Removing librosa from key detection was the first domino. Once the pattern was established, every remaining librosa callsite was replaceable:

librosa function	Replacement
`librosa.cqt()`	Standalone CQT (matrix multiply, cached kernels)
`librosa.feature.melspectrogram()`	FFT + pre-computed mel filterbank (saved as `.npz`)
`librosa.feature.spectral_centroid()`	FFT + weighted mean formula (3 lines)
`librosa.resample()`	Polyphase FIR resampler (30× faster)
`librosa.feature.chroma_cqt()`	Standalone CQT + octave folding

Seven callsites across five modules. After the last one was replaced, the entire import librosa line was deleted. Container images shrank by 280 MB. Cold start dropped from 14.65 s to 2.0 s. And the dependency audit turned green — no more native code compilation required at build time.

ONNX Everywhere

With librosa gone, the entire key detection pipeline — audio preprocessing, CQT feature extraction, and neural inference — consisted of pure numpy operations plus an ONNX model. This meant it could run anywhere ONNX Runtime exists:

Server (bare metal): ONNX Runtime Python, 70 ms per request including CQT.
Browser (client-side): ONNX Runtime WebAssembly, running entirely on the user's device. No upload required. The same model weights, the same inference logic, the same results.

This is TuneLab's deployment model for all audio analysis: one ONNX graph, two runtimes, identical outputs. The preprocessing that feeds the model (CQT, mel spectrograms, spectral features) must also be portable — which is why librosa had to go. You can't ship LLVM to a browser.

Same model, same results. TuneLab's client-side tools and server API produce identical key labels for the same audio. This isn't an approximation — the ONNX graph is bit-for-bit identical. The preprocessing is mathematically equivalent. The only difference is where the compute runs.

Before and After

Metric	With librosa	Standalone	Change
CQT computation	35 ms	10 ms	3.5×
Key detection (end-to-end)	3.94 s	70 ms	56×
Cold start (container)	14.65 s	2.0 s	7.3×
Runtime dependencies	~280 MB	0 MB	—
Browser deployment	impossible	WASM + ORT	—

The 56× improvement in key detection is not entirely from the CQT change — it includes replacing a slower classification algorithm with a convolutional neural network trained on pitch-class spectrograms, which was only possible once the feature extraction pipeline was free of non-portable dependencies.

The Lesson

librosa is a well-maintained, well-documented library that has powered thousands of research projects. The decision to remove it was not a judgment on its quality — it was a recognition that research tools and production tools have different constraint profiles.

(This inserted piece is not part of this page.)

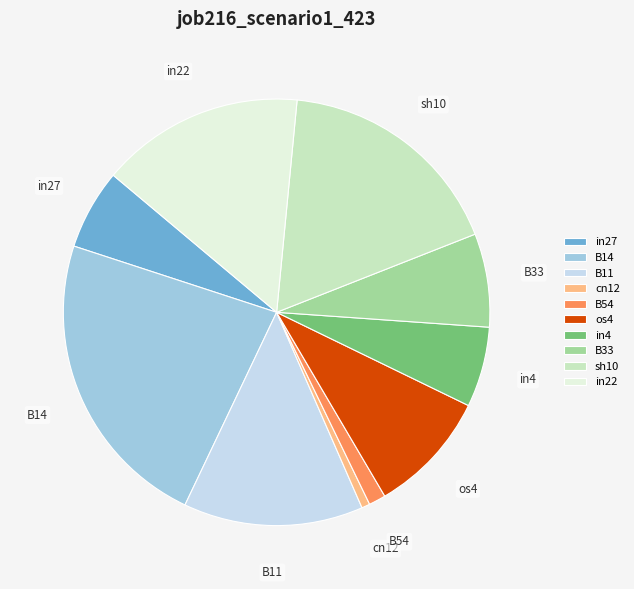

Does B14 account for over 50% of the chart?

No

Research libraries optimise for readability and flexibility. They expose every parameter, support every edge case, and compose with the broader scientific Python ecosystem. This is exactly what researchers need.

Production audio systems optimise for latency, portability, and minimal dependency surface. The actual math is usually simpler than the library wrapping it. A CQT is a matrix multiply. A mel spectrogram is an FFT followed by a dot product with a filter bank. Spectral centroid is a weighted mean. When you need exactly one function from a 280 MB library, the right answer is to implement that function.

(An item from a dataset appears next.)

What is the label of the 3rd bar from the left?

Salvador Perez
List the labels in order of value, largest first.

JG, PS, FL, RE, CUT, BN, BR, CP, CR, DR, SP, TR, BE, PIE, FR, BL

Most audio ML projects inherit research-grade dependency trees that they don't need. If you're deploying audio models to production — especially to environments where native compilation is impossible, like browsers or serverless containers with tight size limits — audit your imports. The scaffolding that makes research convenient is the same scaffolding that makes production deployments slow and fragile.